**EXERCISE GOAL:** If a line below contains the word "明日方舟", count it; give only the total.

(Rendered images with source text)
════

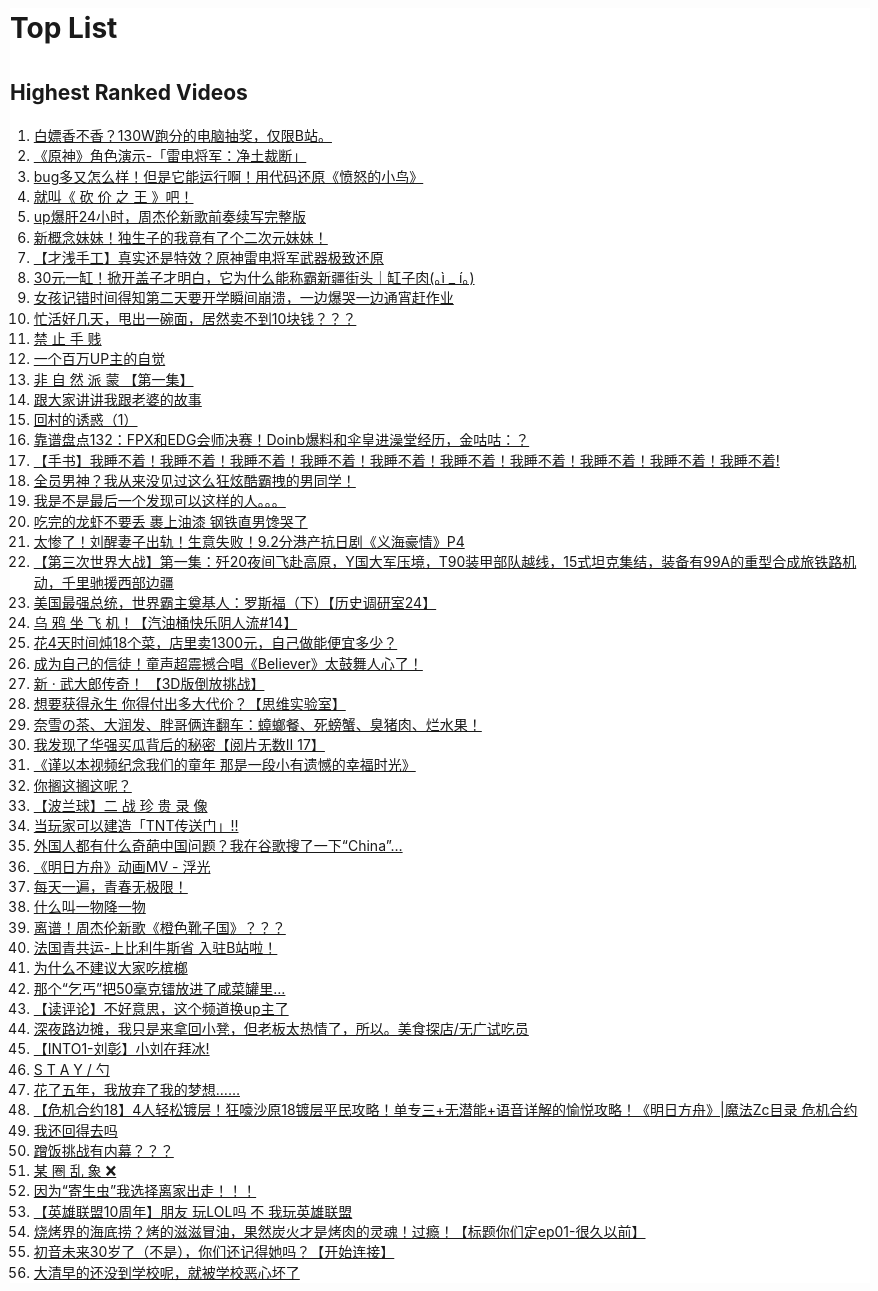 # Top List
## Highest Ranked Videos
1. [白嫖香不香？130W跑分的电脑抽奖，仅限B站。](https://www.bilibili.com/video/BV1Lf4y1N7vN)
1. [《原神》角色演示-「雷电将军：净土裁断」](https://www.bilibili.com/video/BV1kb4y1m7e7)
1. [bug多又怎么样！但是它能运行啊！用代码还原《愤怒的小鸟》](https://www.bilibili.com/video/BV1av411A7AP)
1. [就叫《 砍  价  之  王 》吧！](https://www.bilibili.com/video/BV1jg411V7qH)
1. [up爆肝24小时，周杰伦新歌前奏续写完整版](https://www.bilibili.com/video/BV1oQ4y117Qc)
1. [新概念妹妹！独生子的我竟有了个二次元妹妹！](https://www.bilibili.com/video/BV19v411A7At)
1. [【才浅手工】真实还是特效？原神雷电将军武器极致还原](https://www.bilibili.com/video/BV1rh411W7nH)
1. [30元一缸！掀开盖子才明白，它为什么能称霸新疆街头｜缸子肉(｡ì _ í｡)](https://www.bilibili.com/video/BV1Lg411V762)
1. [女孩记错时间得知第二天要开学瞬间崩溃，一边爆哭一边通宵赶作业](https://www.bilibili.com/video/BV1gM4y157vB)
1. [忙活好几天，甩出一碗面，居然卖不到10块钱？？？](https://www.bilibili.com/video/BV1uf4y1H75q)
1. [禁 止 手 贱](https://www.bilibili.com/video/BV1DU4y1j7ez)
1. [一个百万UP主的自觉](https://www.bilibili.com/video/BV1HQ4y1h7jR)
1. [非 自 然 派 蒙 【第一集】](https://www.bilibili.com/video/BV1zL4y1Y7jv)
1. [跟大家讲讲我跟老婆的故事](https://www.bilibili.com/video/BV1EU4y1771K)
1. [回村的诱惑（1）](https://www.bilibili.com/video/BV1f3411B7Bx)
1. [靠谱盘点132：FPX和EDG会师决赛！Doinb爆料和伞皇进澡堂经历，金咕咕：？](https://www.bilibili.com/video/BV1aA411c7VT)
1. [【手书】我睡不着！我睡不着！我睡不着！我睡不着！我睡不着！我睡不着！我睡不着！我睡不着！我睡不着！我睡不着!](https://www.bilibili.com/video/BV1Lf4y1N7f8)
1. [全员男神？我从来没见过这么狂炫酷霸拽的男同学！](https://www.bilibili.com/video/BV1Zv411A7DA)
1. [我是不是最后一个发现可以这样的人。。。](https://www.bilibili.com/video/BV1kv411A7Qo)
1. [吃完的龙虾不要丢 裹上油漆 钢铁直男馋哭了](https://www.bilibili.com/video/BV1Xb4y1m7bN)
1. [太惨了！刘醒妻子出轨！生意失败！9.2分港产抗日剧《义海豪情》P4](https://www.bilibili.com/video/BV1Rq4y1K7up)
1. [【第三次世界大战】第一集：歼20夜间飞赴高原，Y国大军压境，T90装甲部队越线，15式坦克集结，装备有99A的重型合成旅铁路机动，千里驰援西部边疆](https://www.bilibili.com/video/BV1BA411c7ar)
1. [美国最强总统，世界霸主奠基人：罗斯福（下）【历史调研室24】](https://www.bilibili.com/video/BV1hL41147rg)
1. [乌 鸦 坐 飞 机！【汽油桶快乐阴人流#14】](https://www.bilibili.com/video/BV15L4y1Y7oN)
1. [花4天时间炖18个菜，店里卖1300元，自己做能便宜多少？](https://www.bilibili.com/video/BV1Bv411A7jb)
1. [成为自己的信徒！童声超震撼合唱《Believer》太鼓舞人心了！](https://www.bilibili.com/video/BV1sf4y1N7RH)
1. [新 · 武大郎传奇！   【3D版倒放挑战】](https://www.bilibili.com/video/BV1zQ4y117Kc)
1. [想要获得永生 你得付出多大代价？【思维实验室】](https://www.bilibili.com/video/BV1n44y1C7wD)
1. [奈雪の茶、大润发、胖哥俩连翻车：蟑螂餐、死螃蟹、臭猪肉、烂水果！](https://www.bilibili.com/video/BV1ky4y1G7Bu)
1. [我发现了华强买瓜背后的秘密【阅片无数Ⅱ 17】](https://www.bilibili.com/video/BV13g411V7u9)
1. [《谨以本视频纪念我们的童年 那是一段小有遗憾的幸福时光》](https://www.bilibili.com/video/BV1jh411q7MV)
1. [你搁这搁这呢？](https://www.bilibili.com/video/BV1rQ4y1h7SH)
1. [【波兰球】二 战 珍 贵 录 像](https://www.bilibili.com/video/BV1yQ4y117m3)
1. [当玩家可以建造「TNT传送门」!!](https://www.bilibili.com/video/BV1Sb4y1m7My)
1. [外国人都有什么奇葩中国问题？我在谷歌搜了一下“China”…](https://www.bilibili.com/video/BV1cb4y1U7t7)
1. [《明日方舟》动画MV - 浮光](https://www.bilibili.com/video/BV1SQ4y1h7EP)
1. [每天一遍，青春无极限！](https://www.bilibili.com/video/BV1Kh411W7Yp)
1. [什么叫一物降一物](https://www.bilibili.com/video/BV18Q4y117gi)
1. [离谱！周杰伦新歌《橙色靴子国》？？？](https://www.bilibili.com/video/BV1bP4y1a7fH)
1. [法国青共运-上比利牛斯省 入驻B站啦！](https://www.bilibili.com/video/BV1EU4y177og)
1. [为什么不建议大家吃槟榔](https://www.bilibili.com/video/BV1ZU4y1j7DG)
1. [那个“乞丐”把50毫克镭放进了咸菜罐里…](https://www.bilibili.com/video/BV1RQ4y1h77v)
1. [【读评论】不好意思，这个频道换up主了](https://www.bilibili.com/video/BV1Mv411P7Jy)
1. [深夜路边摊，我只是来拿回小凳，但老板太热情了，所以。美食探店/无广试吃员](https://www.bilibili.com/video/BV18f4y1H7yB)
1. [【INTO1-刘彰】小刘在拜冰!](https://www.bilibili.com/video/BV11f4y1N7Q8)
1. [S T A Y / 勺](https://www.bilibili.com/video/BV1nU4y1j7Zj)
1. [花了五年，我放弃了我的梦想……](https://www.bilibili.com/video/BV1Zg411G7zA)
1. [【危机合约18】4人轻松镀层！狂嚎沙原18镀层平民攻略！单专三+无潜能+语音详解的愉悦攻略！《明日方舟》|魔法Zc目录 危机合约](https://www.bilibili.com/video/BV1AL41187mh)
1. [我还回得去吗](https://www.bilibili.com/video/BV1Bf4y1H7pY)
1. [蹭饭挑战有内幕？？？](https://www.bilibili.com/video/BV16v411A74a)
1. [某 圈 乱 象 ❌](https://www.bilibili.com/video/BV1V44y1C7DZ)
1. [因为“寄生虫”我选择离家出走！！！](https://www.bilibili.com/video/BV14q4y1U7aN)
1. [【英雄联盟10周年】朋友 玩LOL吗 不 我玩英雄联盟](https://www.bilibili.com/video/BV1hQ4y1h75h)
1. [烧烤界的海底捞？烤的滋滋冒油，果然炭火才是烤肉的灵魂！过瘾！【标题你们定ep01-很久以前】](https://www.bilibili.com/video/BV12b4y1m74d)
1. [初音未来30岁了（不是），你们还记得她吗？【开始连接】](https://www.bilibili.com/video/BV1c64y1Y7jy)
1. [大清早的还没到学校呢，就被学校恶心坏了](https://www.bilibili.com/video/BV1BP4y1p7Gs)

════

**TASK RESULT:** 2